Ride-hailing service Uber may be the one that got to splashy headlines about self-driving cars first, but Lyft hasn’t exactly been sitting around, either. The company has finally announced where it will first take autonomous vehicles to the street: the notoriously tricky roads of Boston.
It’s all part of a partnership with an autonomous vehicle startup called nuTonomy, Mashable reports.
The program will start in the Boston area, since nuTonomy is based out of MIT. When eventually the public-facing part of the program starts, it will be the first time Lyft has used self-driving cars to carry paying passengers.
It’s not the first city nuTonomy’s put self-driving cars on the streets of; the company launched a partnership with a different ride-hailing app in Singapore last year.
You can’t stick your virtual thumb out for a self-driving Lyft quite yet, though. CEO Logan Green said that research and development to “fine-tune” the experience is the “first step.”

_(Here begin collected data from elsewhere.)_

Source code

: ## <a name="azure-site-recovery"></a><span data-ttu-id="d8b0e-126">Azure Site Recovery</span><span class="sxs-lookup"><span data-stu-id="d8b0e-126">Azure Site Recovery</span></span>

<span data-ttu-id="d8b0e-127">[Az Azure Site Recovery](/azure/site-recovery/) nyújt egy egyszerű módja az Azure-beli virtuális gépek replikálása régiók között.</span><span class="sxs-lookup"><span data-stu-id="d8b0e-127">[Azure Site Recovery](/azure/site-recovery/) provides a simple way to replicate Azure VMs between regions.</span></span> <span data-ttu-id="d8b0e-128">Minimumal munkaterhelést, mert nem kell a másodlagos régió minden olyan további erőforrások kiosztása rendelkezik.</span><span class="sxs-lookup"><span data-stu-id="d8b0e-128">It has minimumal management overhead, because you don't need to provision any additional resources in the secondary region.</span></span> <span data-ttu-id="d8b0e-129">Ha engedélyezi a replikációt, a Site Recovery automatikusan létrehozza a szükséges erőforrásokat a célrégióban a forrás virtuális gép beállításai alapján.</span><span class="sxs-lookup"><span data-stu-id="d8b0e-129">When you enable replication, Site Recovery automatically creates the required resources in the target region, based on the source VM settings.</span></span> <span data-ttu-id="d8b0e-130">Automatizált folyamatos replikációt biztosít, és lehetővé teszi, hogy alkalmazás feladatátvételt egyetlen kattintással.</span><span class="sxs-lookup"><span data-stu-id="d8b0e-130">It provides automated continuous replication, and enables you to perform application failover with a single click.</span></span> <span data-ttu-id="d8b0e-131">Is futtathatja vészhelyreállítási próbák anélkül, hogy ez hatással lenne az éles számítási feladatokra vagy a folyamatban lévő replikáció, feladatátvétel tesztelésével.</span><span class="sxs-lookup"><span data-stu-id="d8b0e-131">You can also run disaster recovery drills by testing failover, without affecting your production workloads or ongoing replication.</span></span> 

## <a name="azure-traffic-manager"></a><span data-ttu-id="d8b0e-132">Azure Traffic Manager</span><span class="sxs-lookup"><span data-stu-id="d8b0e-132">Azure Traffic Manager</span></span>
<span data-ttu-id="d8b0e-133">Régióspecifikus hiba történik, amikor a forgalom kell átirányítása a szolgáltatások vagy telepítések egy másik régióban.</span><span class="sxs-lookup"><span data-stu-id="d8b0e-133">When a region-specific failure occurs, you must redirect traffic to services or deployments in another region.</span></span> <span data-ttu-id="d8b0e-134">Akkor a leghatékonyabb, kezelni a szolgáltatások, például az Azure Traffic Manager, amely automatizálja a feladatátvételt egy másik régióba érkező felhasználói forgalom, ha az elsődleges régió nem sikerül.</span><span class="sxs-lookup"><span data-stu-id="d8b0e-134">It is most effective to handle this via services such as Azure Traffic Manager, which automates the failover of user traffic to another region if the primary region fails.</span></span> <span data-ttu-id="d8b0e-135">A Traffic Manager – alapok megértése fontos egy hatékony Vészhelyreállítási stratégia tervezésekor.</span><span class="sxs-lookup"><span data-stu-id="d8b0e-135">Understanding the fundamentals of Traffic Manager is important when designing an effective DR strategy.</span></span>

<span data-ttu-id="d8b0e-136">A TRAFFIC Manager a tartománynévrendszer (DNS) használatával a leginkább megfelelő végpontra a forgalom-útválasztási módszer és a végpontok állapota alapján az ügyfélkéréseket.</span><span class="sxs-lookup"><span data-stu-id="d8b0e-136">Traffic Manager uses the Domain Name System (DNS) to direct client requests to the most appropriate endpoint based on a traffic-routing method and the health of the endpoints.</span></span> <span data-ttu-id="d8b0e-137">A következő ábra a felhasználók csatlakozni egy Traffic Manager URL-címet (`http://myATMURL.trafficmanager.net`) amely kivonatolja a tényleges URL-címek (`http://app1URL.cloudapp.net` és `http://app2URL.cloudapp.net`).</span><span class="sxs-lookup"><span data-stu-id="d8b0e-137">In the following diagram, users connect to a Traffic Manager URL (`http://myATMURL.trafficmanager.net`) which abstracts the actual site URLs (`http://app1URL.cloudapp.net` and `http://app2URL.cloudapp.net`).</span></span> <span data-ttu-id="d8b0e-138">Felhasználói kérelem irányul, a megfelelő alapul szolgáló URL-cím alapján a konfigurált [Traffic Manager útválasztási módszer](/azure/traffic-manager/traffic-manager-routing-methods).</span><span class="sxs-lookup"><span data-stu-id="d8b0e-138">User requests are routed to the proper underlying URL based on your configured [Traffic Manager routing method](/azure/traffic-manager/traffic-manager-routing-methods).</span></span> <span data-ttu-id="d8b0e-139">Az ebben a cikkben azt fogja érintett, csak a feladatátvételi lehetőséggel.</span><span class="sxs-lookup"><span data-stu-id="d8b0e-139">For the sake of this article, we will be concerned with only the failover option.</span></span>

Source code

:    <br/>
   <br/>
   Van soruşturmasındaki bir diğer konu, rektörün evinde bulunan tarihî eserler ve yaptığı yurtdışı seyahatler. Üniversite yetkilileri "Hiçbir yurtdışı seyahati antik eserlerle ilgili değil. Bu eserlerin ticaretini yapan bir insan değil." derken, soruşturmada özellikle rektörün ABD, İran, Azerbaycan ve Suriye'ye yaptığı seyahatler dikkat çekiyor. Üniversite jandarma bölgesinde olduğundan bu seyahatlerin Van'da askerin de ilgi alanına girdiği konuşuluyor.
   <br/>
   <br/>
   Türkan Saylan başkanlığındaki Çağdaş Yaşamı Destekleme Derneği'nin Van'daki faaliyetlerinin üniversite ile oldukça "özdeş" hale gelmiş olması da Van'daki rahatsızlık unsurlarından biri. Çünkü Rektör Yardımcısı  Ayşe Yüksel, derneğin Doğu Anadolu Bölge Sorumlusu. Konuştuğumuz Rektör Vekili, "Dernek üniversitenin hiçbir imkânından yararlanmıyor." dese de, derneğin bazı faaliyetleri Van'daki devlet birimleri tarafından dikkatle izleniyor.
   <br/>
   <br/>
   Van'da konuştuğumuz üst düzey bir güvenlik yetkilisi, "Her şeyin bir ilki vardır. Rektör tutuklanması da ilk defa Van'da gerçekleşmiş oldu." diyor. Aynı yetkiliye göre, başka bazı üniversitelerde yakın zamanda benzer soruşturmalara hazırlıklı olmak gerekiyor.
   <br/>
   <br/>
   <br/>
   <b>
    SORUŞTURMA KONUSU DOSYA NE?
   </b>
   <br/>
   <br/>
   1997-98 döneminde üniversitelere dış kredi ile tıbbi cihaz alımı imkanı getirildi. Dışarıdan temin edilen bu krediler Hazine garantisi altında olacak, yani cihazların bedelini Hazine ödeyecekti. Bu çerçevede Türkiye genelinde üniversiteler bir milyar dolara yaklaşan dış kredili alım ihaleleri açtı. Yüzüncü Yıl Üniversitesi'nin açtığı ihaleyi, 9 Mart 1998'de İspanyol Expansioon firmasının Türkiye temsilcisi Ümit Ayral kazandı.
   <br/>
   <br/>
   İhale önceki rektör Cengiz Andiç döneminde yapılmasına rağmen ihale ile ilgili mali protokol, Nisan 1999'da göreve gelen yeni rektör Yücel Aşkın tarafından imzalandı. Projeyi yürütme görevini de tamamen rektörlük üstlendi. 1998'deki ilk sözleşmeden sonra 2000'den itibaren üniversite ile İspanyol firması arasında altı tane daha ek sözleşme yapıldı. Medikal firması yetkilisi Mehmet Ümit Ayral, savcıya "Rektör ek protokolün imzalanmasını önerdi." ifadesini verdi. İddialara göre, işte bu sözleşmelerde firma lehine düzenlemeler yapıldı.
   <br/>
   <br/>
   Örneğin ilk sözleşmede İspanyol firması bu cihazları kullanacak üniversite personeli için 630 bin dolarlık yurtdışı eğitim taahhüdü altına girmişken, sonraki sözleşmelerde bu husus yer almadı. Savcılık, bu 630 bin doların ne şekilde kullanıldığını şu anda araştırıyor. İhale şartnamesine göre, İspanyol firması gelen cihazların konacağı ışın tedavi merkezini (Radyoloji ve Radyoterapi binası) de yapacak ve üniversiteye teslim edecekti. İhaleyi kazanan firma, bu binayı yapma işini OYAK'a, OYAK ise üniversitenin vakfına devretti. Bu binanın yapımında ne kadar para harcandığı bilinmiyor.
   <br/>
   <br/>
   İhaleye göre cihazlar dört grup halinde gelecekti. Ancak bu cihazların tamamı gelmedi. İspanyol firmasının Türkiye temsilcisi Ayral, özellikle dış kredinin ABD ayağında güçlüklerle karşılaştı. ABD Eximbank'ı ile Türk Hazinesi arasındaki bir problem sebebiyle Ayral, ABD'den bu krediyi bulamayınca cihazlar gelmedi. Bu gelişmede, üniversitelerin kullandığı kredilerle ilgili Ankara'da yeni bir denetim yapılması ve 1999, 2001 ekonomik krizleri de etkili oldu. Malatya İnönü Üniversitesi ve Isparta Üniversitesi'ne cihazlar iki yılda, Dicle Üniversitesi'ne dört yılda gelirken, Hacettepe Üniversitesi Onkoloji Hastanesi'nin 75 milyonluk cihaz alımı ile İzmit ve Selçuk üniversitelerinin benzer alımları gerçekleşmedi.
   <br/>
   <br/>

“We’re focused on creating a great end-to-end experience,” Green said, declining to provide details on what that means. But a spokesperson for the company did confirm that self-driving cars for public rides are still at least a few months away, “pending explicit regulatory approval.”
That means Lyft in Massachusetts, unlike Uber in California, is going to get permission first, instead of facing an awkward situation where they have to stop tests after getting called out by authorities.
Lyft also recently announced a partnership with Waymo, Google’s self-driving car business. The details of that deal, however, remain tightly under wraps.